All'insegna di maggiore amabilità nella lettura di Luisi sono i successivi tre tempi centrali, due Nachtmusik che incorniciano il già citato Scherzo, misterioso ma non privo di grazia fin de siècle. La continua instabilità non solo del maggiore e minore ma della stessa tonalità d'impianto, l'impiego di suoni caratteristici, culminanti nella chitarra e nel mandolino della Nachtmusik II (Andante amoroso), hanno qualcosa del ripensamento nostalgico della perduta età dell'oro, dello Strauss imminente del Rosenkavalier.

L'Orchestra Sinfonica Nazionale gioca con esatta leggerezza tra le pareti delle stanze di vetro erette da Mahler, è un piacere sentire il dialogo delle prime parti, ora cristalline ora venate nel fraseggio da una vena di sottile malinconia, sotto lo sguardo autorevole ma affettuoso proveniente dal podio, con le mani del maestro intente ad estrarre le gemme migliori dalla miniera di una scrittura con pochi eguali in quanto a raffinatezza.

Anche il Finale, nel recupero di una forma desueta come il Rondò tanto amata dal compositore, si pone nella scia della rievocazione di un'innocenza remota, e di conseguenza irraggiungibile . E' questo uno dei cardini della poetica mahleriana, interpretato da Fabio Luisi senza nulla concedere all'andamento un po' grossolano di taluni passi ma spronando l'orchestra a un virtuosismo a briglie sciolte cui si perdona volentieri qualche piccola smagliatura in una sinfonia che è un'autentica maratona per ogni esecutore.

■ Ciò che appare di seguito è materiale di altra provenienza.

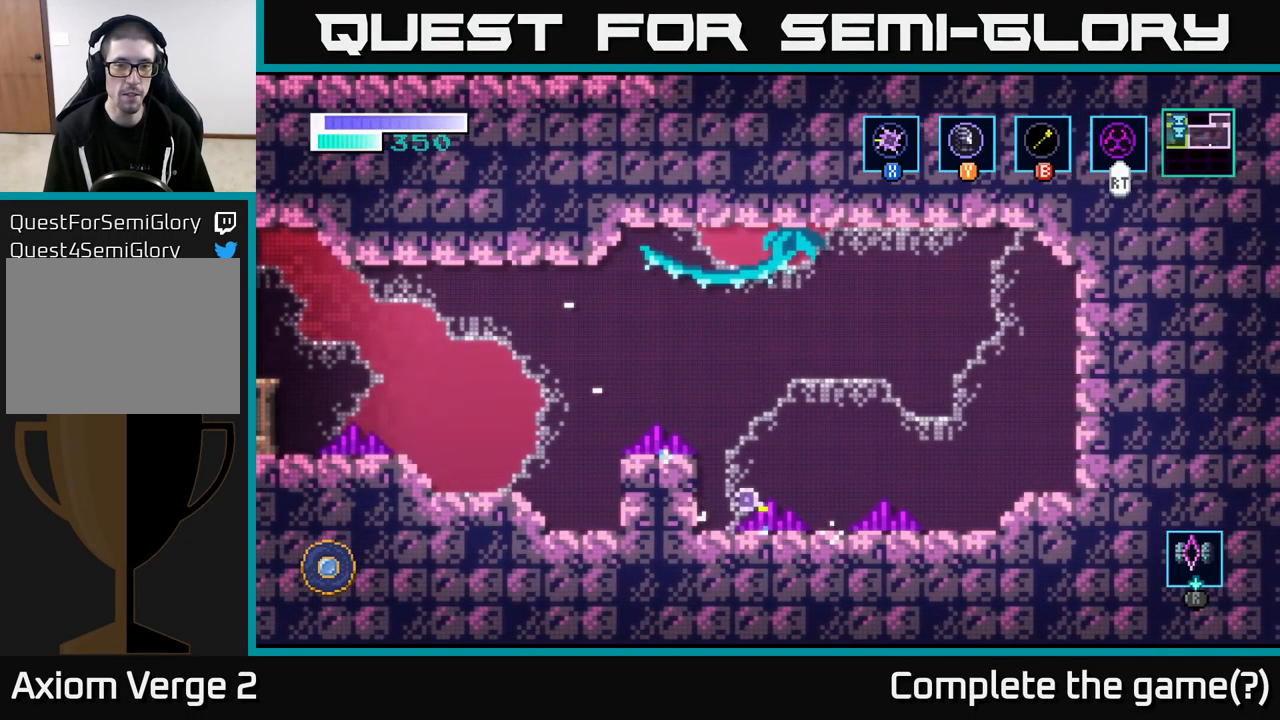
{"buttons": ["A"], "left_stick": "left", "right_stick": "center", "events": [[100, "X", "up"], [217, "X", "down"], [300, "X", "up"], [384, "A", "down"], [434, "left_stick", "left"]]}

Entusiasmo alle stelle per un titolo che, nel suo volgersi ora indietro ora avanti rispetto alla propria epoca, ben invera il fondamento della memoria. In Mahler, nato ebreo e morto cristiano, e nelle sue opere al crocevia di due secoli la memoria altro non è, per dirla con le parole di Arnold Schönberg nel cui nome si era aperta la serata, 'ciò che è dimenticato ma che è sempre presente'.